Regarding the future filter for X3: the filtering in this demo is unrelated to the custom function — I just used the custom function to pass information to the filtering script. The filter is triggered by the script, but the magic happens in the portal setup itself. Short answer: the filtering there is not picky! At least in my tests, it’ll filter down to a couple of characters in the middle of a string, regardless of whether those characters are their own word. I think your “X3” test will pass.
This worked a treat. Thank you very much !
One issue is an update to the any modification timestamp in first record in the portal being filtered, is there a way to avoid this?
Hi Andrew,
Check the comments above re: using the new-ish “Refresh Portal” script step instead of setting a field to itself. Refreshing the portal gives us the refresh we need without having to “change” any records, so your timestamps should remain untouched!
FMPro 18 and this is STILL the best solution. I can’t thank you enough.
Thanks to FileMaker’s JavaScript integration you can use the webviewer instead of a global field. This is useful if the same layout is used across multiple windows.
Because of the way portal filtering behaves, the filtering is not window independent if both are on the same parent record, so I haven’t bothered referring to window iterations.
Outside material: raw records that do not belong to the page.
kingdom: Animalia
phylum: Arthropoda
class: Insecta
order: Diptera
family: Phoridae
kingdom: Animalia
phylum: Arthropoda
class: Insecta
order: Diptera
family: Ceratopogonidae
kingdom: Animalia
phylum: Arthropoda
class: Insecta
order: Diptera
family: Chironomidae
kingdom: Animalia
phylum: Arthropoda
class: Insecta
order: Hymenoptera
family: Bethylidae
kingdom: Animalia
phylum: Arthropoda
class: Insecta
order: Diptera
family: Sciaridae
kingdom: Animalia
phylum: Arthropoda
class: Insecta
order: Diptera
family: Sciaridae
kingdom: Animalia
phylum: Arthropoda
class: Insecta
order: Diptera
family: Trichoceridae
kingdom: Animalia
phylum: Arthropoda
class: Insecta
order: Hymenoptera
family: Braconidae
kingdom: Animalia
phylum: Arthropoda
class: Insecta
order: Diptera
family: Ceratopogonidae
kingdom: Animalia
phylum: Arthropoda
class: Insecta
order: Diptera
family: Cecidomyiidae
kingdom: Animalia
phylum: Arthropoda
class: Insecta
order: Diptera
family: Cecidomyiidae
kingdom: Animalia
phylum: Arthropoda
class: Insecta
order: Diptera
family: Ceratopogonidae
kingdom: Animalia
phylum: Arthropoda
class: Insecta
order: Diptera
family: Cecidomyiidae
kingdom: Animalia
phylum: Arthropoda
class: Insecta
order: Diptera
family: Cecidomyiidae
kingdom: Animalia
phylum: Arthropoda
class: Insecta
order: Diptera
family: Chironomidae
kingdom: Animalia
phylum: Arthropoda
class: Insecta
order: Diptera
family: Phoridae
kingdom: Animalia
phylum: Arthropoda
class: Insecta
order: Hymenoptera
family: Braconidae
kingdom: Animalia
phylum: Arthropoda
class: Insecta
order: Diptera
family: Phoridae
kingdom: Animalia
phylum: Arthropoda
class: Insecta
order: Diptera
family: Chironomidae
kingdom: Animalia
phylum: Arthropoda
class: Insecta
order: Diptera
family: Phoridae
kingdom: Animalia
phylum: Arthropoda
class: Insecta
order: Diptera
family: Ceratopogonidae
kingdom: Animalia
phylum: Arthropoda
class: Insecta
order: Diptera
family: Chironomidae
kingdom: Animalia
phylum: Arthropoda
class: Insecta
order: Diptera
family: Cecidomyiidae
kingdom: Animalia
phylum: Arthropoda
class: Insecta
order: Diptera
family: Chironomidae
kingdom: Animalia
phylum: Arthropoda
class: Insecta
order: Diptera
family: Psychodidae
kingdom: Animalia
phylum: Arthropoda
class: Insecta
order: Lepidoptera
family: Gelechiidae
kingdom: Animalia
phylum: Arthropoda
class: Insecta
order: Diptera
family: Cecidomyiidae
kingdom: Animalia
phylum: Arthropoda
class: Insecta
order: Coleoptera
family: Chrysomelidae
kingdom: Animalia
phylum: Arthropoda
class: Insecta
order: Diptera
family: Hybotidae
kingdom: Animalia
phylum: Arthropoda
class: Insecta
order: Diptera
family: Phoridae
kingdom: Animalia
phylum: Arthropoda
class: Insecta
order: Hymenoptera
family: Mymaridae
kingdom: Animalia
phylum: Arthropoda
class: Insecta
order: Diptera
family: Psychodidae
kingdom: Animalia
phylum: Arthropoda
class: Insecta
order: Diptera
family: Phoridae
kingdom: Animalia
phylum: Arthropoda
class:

See https://community.claris.com/en/s/question/0D53w00005OE7v5CAD/refresh-portal-refreshes-all-windows-portals-that-share-the-same-parent-record
Basic code below, you just need to define the portal name in the portal filter and web viewer source:
Webviewer source:
BODY TAG GOES HERE (seems to be blocked in this comments section)
CHEVRON GOES HERE
input type=”text” onkeyup=”filter()” placeholder=”Search Jobs” id=”search”
CHEVRON GOES HERE
SCRIPT TAG GOES HERE
function filter(){
var params = {
job_portal: {
text: document.getElementById(‘search’).value
} };
var encodedParams = JSON.stringify(params);
FileMaker.PerformScriptWithOption(“filter_portal”,encodedParams,1)
; }
CLOSE SCRIPT TAG GOES HERE
CLOSE BODY TAG GOES HERE
Portal filter:
Let ( filter_value = JSONGetElement( $$portalfilters ; Get ( LayoutName ) & “.” & Get ( RecordID) & “.job_portal.text” );
IsEmpty ( filter_value ) or PatternCount ( jobs::description & ¶ & jobs::type ; filter_value)
)
filter_portal script:
Set Variable [ $sp; Value:Get (ScriptParameter) ]
Set Variable [ $portal_name; Value:JSONListKeys ( $sp ; “” ) ]
Set Variable [ $portal_json; Value:JSONGetElement ( $sp ; $portal_name ) ]
Set Variable [ $$portalfilters; Value:JSONSetElement ( $$portalfilters ; [ $layout & “.” & $record_id & “.” & $portal_name ; $portal_json ; JSONObject ] ) ]
Refresh Portal [ Object Name: $portal_name ]
I’ve noticed that when using FMGo to type into the filter field, the iPad keyboard window jumps up and down as you type. It allows you to type your words but the jumping up and down is annoying. Love this solution regardless.